だが、最近、私は、植林ボランテイアで、度々、モンゴルを訪れ、異なった経験をした。モンゴルは、人口が280万人、面積は日本の2倍という広大な国土。見渡す限りの草原が、売りの国だ。しかし、夏は、30度を超え、冬は、マイナス30度を超す厳しい風土だ。降雨量は東京の1/10以下だから、樹木も少なく小さい。生活は、ついこの間まで社会主義政権下で、30年は遅れを取った。生活は、正直、豊かとはいえない。しかし、5月から数ヶ月の短い春と夏には、山野は、一斉に開花する草花で埋め尽くされる。それは、見事で、贅沢な程だ。ところが、それ以外は、生活の中に、生花が枯渇する。先日も、大統領府を訪れた時、執務室の入口に鉢植えの鑑賞樹があり、青々と茂っていた。ところが、そばで見ると、何と疑木。土を見ると、水をあげた跡、驚いた。何とも、複雑な思いだ。市民生活では、おおむね香港フラワーが主役で、安くないからもあろう、生花は、ご縁がない。先の大戦が終了してから、当時のソ連が、107万人の日本人を、不当にシベリアやモンゴルに強制連行し、多くの犠牲者を出したが、モンゴルに抑留されたて病死された同胞2千人を慰霊する記念館ながら、部屋中に飾られている花々は、全て造花だった。面倒をみてくれている管理人に尋ねると、「来年の春を待つのみです」と答えた。そこで、日本大使館の市橋大使と話し合い、生活に、徐々にゆとりが出てきた今こそ、自然を愛し、花を慈しみ、花と生活する豊かさの習慣を提供できないかと議論した。大使は、真剣に協力を求めてきた。嬉しいことだ。

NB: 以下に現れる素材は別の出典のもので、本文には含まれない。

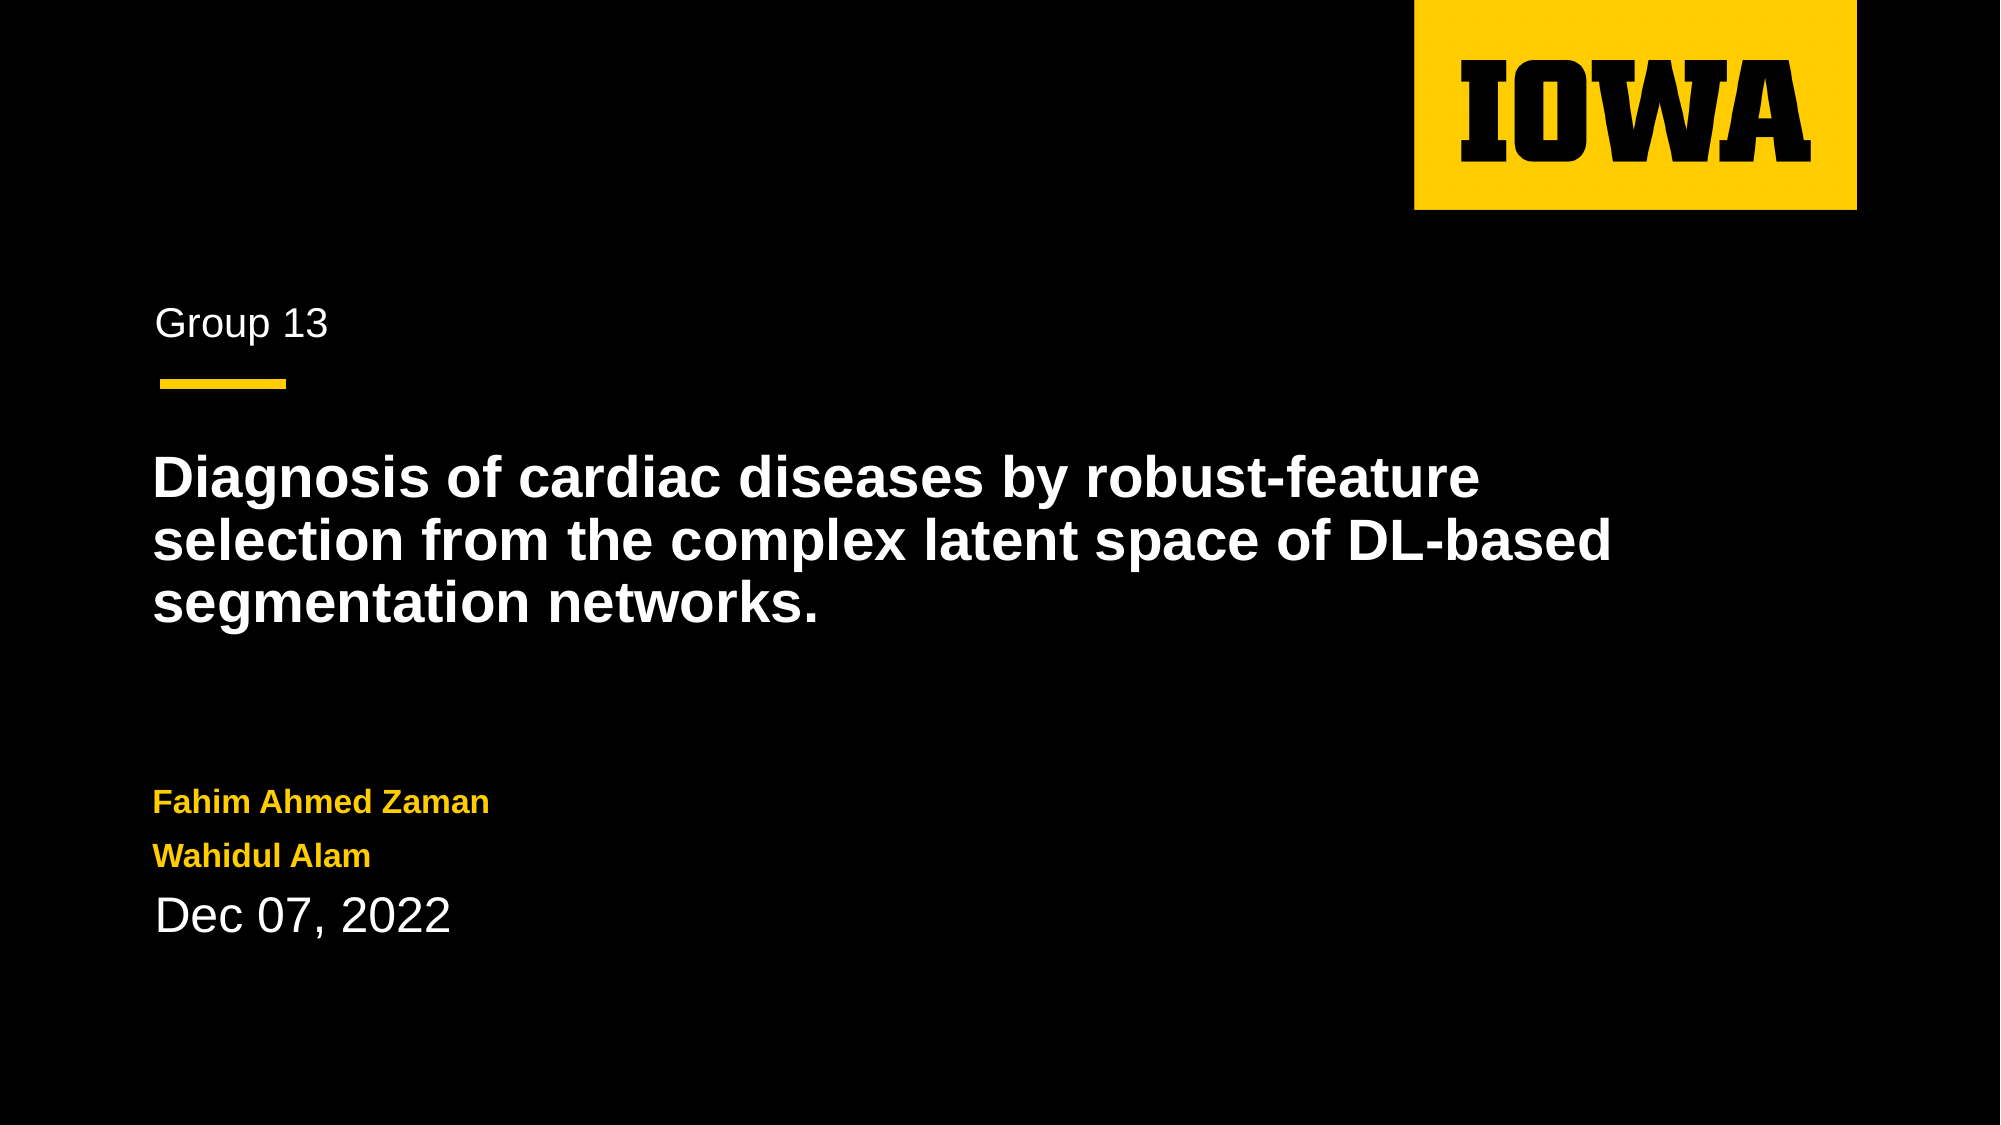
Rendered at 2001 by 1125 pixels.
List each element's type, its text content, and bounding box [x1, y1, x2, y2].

picture [1414, 0, 1857, 210]
subtitle Fahim Ahmed Zaman Wahidul Alam [137, 772, 1638, 883]
footer Group 13 [139, 291, 1565, 351]
list Dec 07, 2022 [139, 875, 1640, 952]
title Diagnosis of cardiac diseases by robust-feature selection from the complex latent space of DL-based segmentation networks. [137, 439, 1638, 742]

さあ、私が会長を務めている園芸文化協会の出番だ。専門的な知見を駆使して貰い、調査と対応を練って貰うことになった。外務省が、積極的に入り、モンゴル国の大臣も来日し、具体的に話し合うことになった。
なにしろ、植物園も少なく、厳しい自然と、草花を育てる習慣がない環境、経済的にも不安だが、とにかく勝負だ。園芸文化協会の力を見たい。日本人の花を愛する文化が、どこまで通用するか楽しみだ。いずれ、朝青龍、白鳳が、帰国して、きっと驚くだろう。